I have but this to say regarding the idea. 3800/3.8L supercharged engine at 250 hp/280ft/lbs, lasts nearly forever, and makes 30mpg on most vehicles. AWD, with a rear frame which has a midgate that can be opened when the minivan attachment is in place, or closed when the pickup attachment is in place. The length and general driving characteristics would remain the same. It's doable, folks, I just wouldn't have one. I prefer real vehicles.
-- Darknight, Sep 28 2002

Take the modular concept a little further along- a hybrid vehicle, with electric motor/generators in the wheel hubs. The power module contains the generating engine and part of the battery array, the body modules contain the other battery components- sized by the needs of the module- more battery power for the larger modules, less or none for the 2-seat commuter version... Realistically,the obstacles to doing this aren't engineering design or economic factors- First of all, how do you register the vehicle? One license plate for the power module, another for the passenger module, like a tractor-trailer? How is it titled? Second, how do you explain this to your insurance agent?
-- whlanteigne, Sep 28 2002

[whlanteigne] General Motors has been showing a concept car called Autonomy that uses some of those concepts. But the outstanding feature is all the power train (fuel cells, motors) is in a skateboard like "sled" which accepts replaceable bodies on top.
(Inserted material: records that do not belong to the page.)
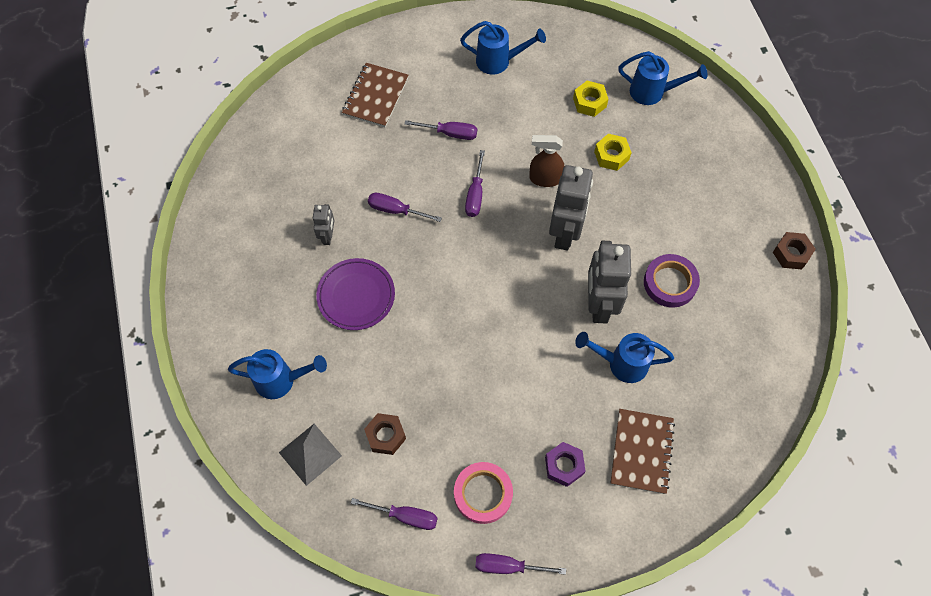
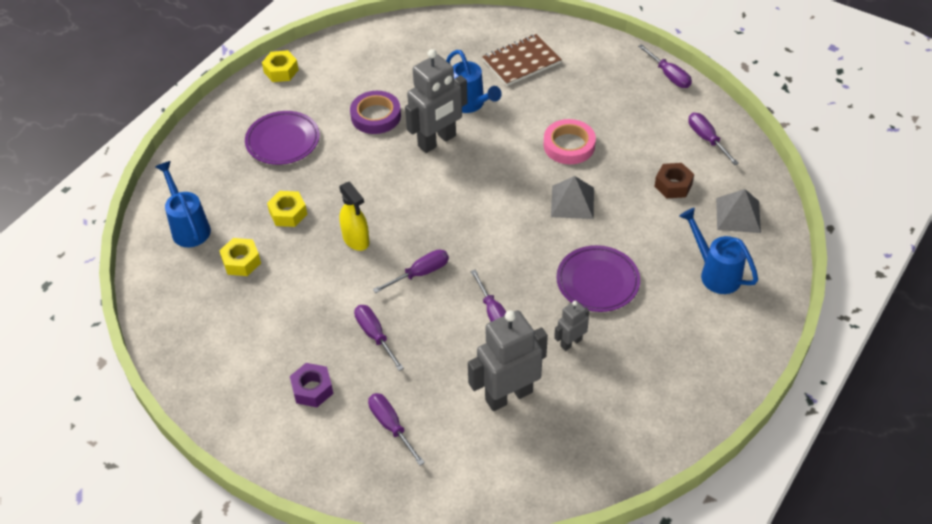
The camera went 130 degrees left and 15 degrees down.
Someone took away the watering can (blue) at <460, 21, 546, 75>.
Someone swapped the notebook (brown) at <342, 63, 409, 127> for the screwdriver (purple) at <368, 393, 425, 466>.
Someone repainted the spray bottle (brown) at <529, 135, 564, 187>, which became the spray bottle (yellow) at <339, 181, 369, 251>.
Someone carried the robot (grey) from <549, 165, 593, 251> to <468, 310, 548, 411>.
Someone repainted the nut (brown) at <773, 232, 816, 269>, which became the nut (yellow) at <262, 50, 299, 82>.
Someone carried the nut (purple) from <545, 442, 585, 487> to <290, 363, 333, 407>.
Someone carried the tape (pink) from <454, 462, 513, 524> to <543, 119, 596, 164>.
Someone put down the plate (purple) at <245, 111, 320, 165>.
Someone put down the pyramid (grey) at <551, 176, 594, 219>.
Buy it as a small two-seater. Need a truck later? Swap in a truck body.
-- krelnik, Nov 08 2002

Mercedes did a concept called (as far as I can recall) the "VRC" (Vario Research Car) in 1994: four cars in one- convertible, sedan (saloon), pickup, and wagon (estate). Body styles could be changed by switching removable plastic body parts.

I like this, but for my needs I want a passenger-carrying minivan that converts into a pickup.
-- whlanteigne, Jul 03 2006

Back in the 80's there was a rather optimistic company called IAD which designed the 'Alien' concept car. It was slightly modular (can't remember exactly how much) and you could plug in different engines for when you were doing different things. And it looked *really* cool. (link)
-- wagster, Jul 03 2006

Hey Jack, I just want to ask how far did you get on the modeling of this car, Im working on a similar project, an as I see for the dates of the coments, by now surerly you have an important development of the project.